Kültür balıkçılığı ülkemizde son dönemde geleceği parlayan sektörler arasında yer alıyor. İç su ve deniz kaynakları açısından su ürünleri yetiştiriciliğinde büyük bir potansiyele sahibiz. Sektörde hızlı bir gelişim söz konusu. Ülkemizde kültür balıkçılığına 1985 yılında başlandı ve 26 yıllık bir mazimiz var. Üretilen balık çeşitleri arasında alabalık, çipura, levrek, kabuklular ve yumuşakçalar yer alıyor. 165 bin tonluk kültür balığı üretiminin 80 bin tonunu çipura ve levrek, diğer büyük bölümünü ise alabalık üretimi oluşturuyor. Yıllık üretim (2009) ise 782 bin 020 ton. Yıllık üretimin yüzde 80’i avcılık, yüzde 20’si yetiştiricilik yoluyla elde edilmektedir.
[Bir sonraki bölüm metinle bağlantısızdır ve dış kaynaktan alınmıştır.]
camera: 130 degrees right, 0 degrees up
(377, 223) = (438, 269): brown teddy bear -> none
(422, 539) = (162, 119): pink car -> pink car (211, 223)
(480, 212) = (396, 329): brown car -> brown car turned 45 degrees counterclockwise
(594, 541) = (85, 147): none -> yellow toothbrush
Ülkemiz dünyada 29. , Avrupa’da 5. sırada yer almaktadır. 2008 ve 2009 yıllarında katılım sağlanan Boston Su Ürünleri Fuarı’nda da görüldüğü üzere, ülkemiz su ürünlerine talep olmakla birlikte, maliyetler dolayısıyla bu ülkeye ihracatımız önemsiz düzeydedir. Sektör 25 bin kişiyi istihdam etmektedir. Yıllık 350 milyon doları aşan döviz girdisi sağlamaktadır. Toplam üretimin yaklaşık yüzde 74’ü Karadeniz’den sağlanmaktadır.
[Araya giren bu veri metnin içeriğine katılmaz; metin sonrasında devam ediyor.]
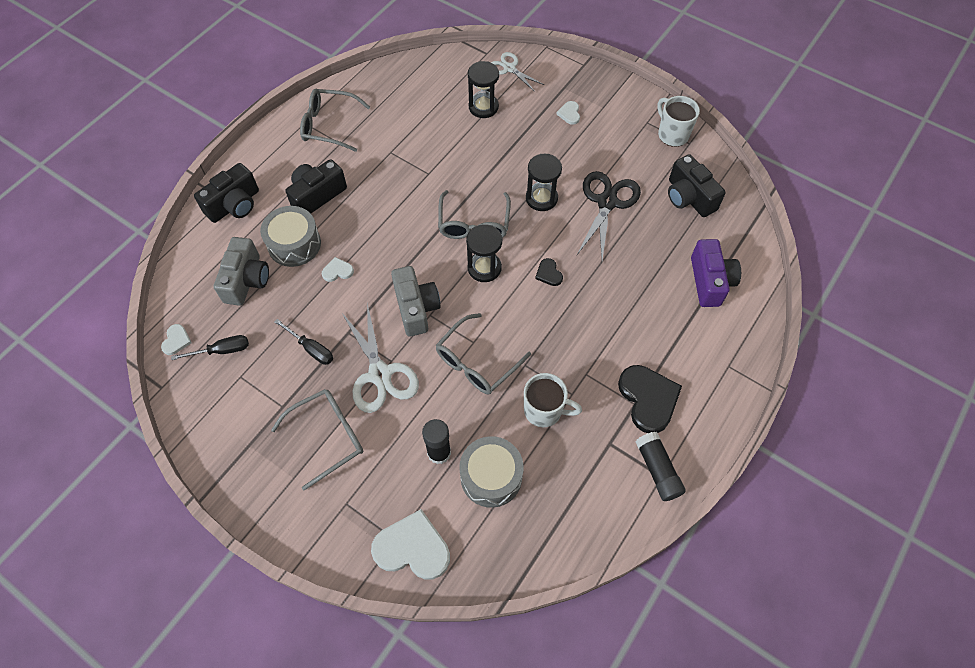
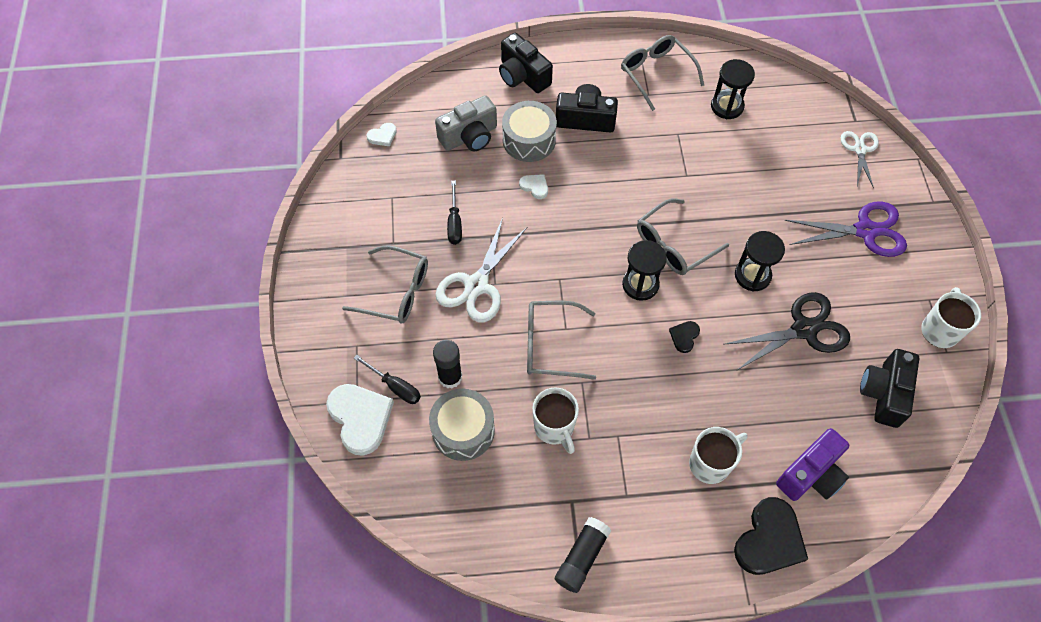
camera: 50 degrees right, 0 degrees up
(222, 350) = (400, 169): black screwdriver -> black screwdriver (395, 386)
(234, 205) = (522, 76): black camera -> black camera turned 45 degrees clockwise
(416, 308) = (556, 265): grey camera -> none
(483, 107) = (796, 162): black hourglass -> black hourglass (727, 106)
(569, 114) = (865, 231): white heart -> purple scissors
(648, 399) = (641, 503): black heart -> black heart (769, 539)
(654, 333) = (710, 463): none -> white mug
Kültür balıkçılığı ürünlerinin üretimi devlet tarafından daha çok desteklenmelidir. Ülkemizdeki su ürünlerinin büyük bir çoğunluğu taze olarak tüketilmektedir. Yurtiçi Pazar ağı genelde hasat edilen ürünün (av ya da yetiştiricilik) balık hallerine gelişi ve oradan da perakende satışa yönelişi seklindedir. Ancak bazen çiftliklerde üretilen ürünler doğrudan perakendeciye ulaştırılmaktadır. Eskiye oranla süpermarketlerde taze balık satışı yaygınlaşmıştır. Süpermarketteki ürünler soğuk sistemle satışa sunulmakta ve kaliteli olmaktadır.
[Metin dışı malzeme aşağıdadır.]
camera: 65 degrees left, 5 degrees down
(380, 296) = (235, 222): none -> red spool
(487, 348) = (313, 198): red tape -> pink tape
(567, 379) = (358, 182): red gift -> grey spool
AB ülkelerinde en fazla elde edilen balıkçılık ürünleri çaça balığı, ringa, uskumru, tuna balığı, sardalya, hamsi ve kabuklu deniz ürünleridir. Yetiştiricilik ise daha çok alabalık, somon, midye istiridye, levrek, karagöz ve kalkan üretiminde yoğunlaşmıştır AB, 2001 yılında yaklaşık 1.6 milyon ton su ürünü ihraç etmiş, aynı dönem içinde 4.4 milyon ton ithalat yapmıştır. Bu durum, AB’nin su ürünleri potansiyeli hakkında ipucu vermektedir.

Ülkemizde bu sektör, tarım sektörü içinde AB uyum sürecini tamamlama aşamasına gelmiş tek sektör olup AB’ye ihraç edilen tek hayvansal ürün de balık ve balıkçılık ürünleridir. Türkiye kültür balıkçılığı için uygun iç sulara, tatlı sulara ve denizlere sahiptir. Kültür balıkçılığının geleceği tahminlerin ötesinde bir önem arz etmektedir. 
Türkiye, 8 bin 333 km deniz kıyısı ve su ürünleri üretim alanı olarak kullanılabilecek 178 bin km uzunluğunda akarsu, yüzey alanları 200 bin hektarın üzerinde olan yaklaşık 200 adet doğal göl ve 3 bin 442 km2 genişliğinde baraj gölüne sahiptir. Avrupa Birliğine hindi, et ve tavuk mamulleri ihracatı belli kalemler dışında yasaktır. Hayvansal ürün olarak sadece balık mamulleri ihracatı yapılabilmektedir. İhraç edilebilen tek hayvansal ürün olduğu için de su ürünlerine olan önem artmaktadır. İşletmelerin ihracat birlikleri, ZMO ve üniversitelerden uzman katkılarıyla organize olup ithalat, ihracat ve yurtiçi pazarında ülkemizde su ürünleri için istenilen kriterleri AB yasaları, Codex Alimentarius ve FDA gibi diğer yasal kuruluşların yasalarıyla karşılaştırıp haksız ve gereksiz yasalar ya da kriterler varsa ilgili yönetmeliklerimizin yeniden gözden geçirilmesini sağlama yoluna gitmeleri tavsiye edilir.